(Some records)
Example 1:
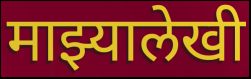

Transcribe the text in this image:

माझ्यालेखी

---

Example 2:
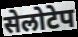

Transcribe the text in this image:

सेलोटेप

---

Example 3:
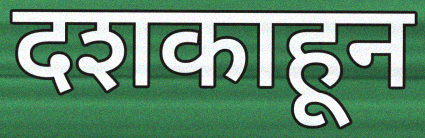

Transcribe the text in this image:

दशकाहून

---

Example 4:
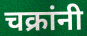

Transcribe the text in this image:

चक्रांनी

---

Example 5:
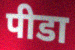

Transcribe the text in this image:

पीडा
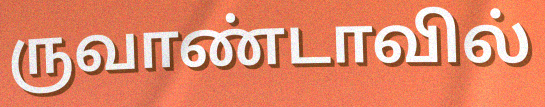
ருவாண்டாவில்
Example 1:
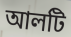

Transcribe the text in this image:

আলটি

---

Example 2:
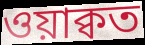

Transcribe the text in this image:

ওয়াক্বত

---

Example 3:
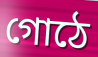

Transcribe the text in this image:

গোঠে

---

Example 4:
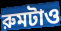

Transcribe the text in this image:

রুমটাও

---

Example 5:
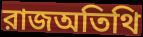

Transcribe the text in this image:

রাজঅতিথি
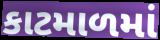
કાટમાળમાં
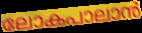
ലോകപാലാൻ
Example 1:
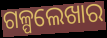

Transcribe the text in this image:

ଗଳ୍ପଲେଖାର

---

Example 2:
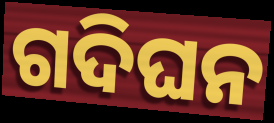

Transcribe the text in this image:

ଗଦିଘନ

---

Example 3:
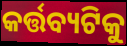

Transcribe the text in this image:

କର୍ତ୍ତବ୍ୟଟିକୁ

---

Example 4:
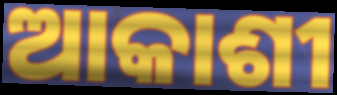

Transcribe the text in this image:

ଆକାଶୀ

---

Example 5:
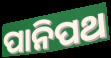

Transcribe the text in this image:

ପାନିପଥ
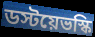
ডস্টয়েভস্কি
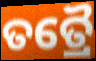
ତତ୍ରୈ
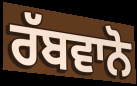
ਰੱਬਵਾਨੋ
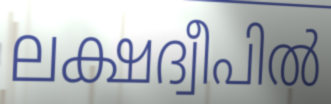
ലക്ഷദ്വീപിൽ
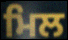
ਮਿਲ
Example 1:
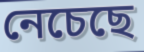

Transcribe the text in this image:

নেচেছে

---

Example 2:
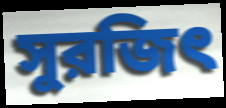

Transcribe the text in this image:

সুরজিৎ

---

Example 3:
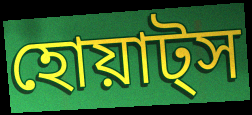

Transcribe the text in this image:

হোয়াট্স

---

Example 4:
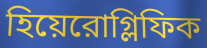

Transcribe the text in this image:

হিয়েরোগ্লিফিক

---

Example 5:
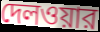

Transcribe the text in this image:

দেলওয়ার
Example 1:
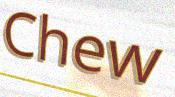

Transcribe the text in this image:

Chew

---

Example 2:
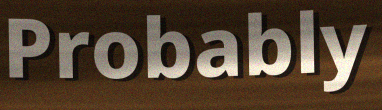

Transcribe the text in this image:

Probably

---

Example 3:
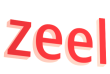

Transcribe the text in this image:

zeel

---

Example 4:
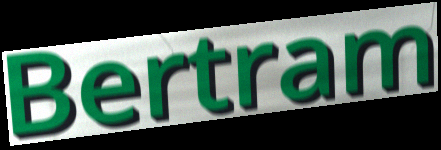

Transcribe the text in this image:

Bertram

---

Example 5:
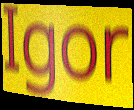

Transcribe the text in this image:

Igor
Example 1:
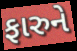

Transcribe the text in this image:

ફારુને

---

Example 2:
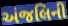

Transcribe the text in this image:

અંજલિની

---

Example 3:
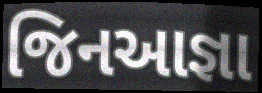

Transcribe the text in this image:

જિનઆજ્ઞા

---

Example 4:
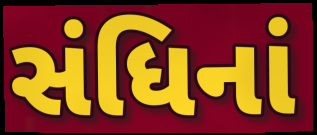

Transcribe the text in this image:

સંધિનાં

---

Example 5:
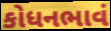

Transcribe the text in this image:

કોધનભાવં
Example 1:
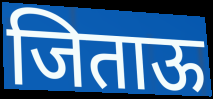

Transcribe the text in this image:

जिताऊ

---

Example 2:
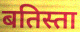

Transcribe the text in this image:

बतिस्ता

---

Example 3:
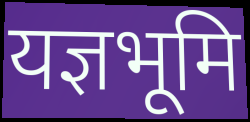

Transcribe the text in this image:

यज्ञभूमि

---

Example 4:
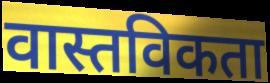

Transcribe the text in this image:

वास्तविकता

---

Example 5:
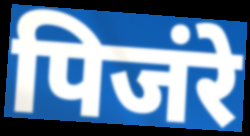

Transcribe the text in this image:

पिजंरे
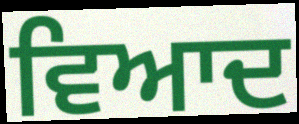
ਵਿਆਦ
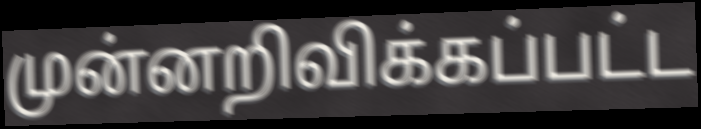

Job.
Output, as a numbered list with blank lines omitted, the part that runs from the start of the records through the line containing "ருவாண்டாவில்", both ends included. Leave the pictures out of the answer.

Correct output.
1. Example 1:
2. Transcribe the text in this image:
3. माझ्यालेखी
4. ---
5. Example 2:
6. Transcribe the text in this image:
7. सेलोटेप
8. ---
9. Example 3:
10. Transcribe the text in this image:
11. दशकाहून
12. ---
13. Example 4:
14. Transcribe the text in this image:
15. चक्रांनी
16. ---
17. Example 5:
18. Transcribe the text in this image:
19. पीडा
20. ருவாண்டாவில்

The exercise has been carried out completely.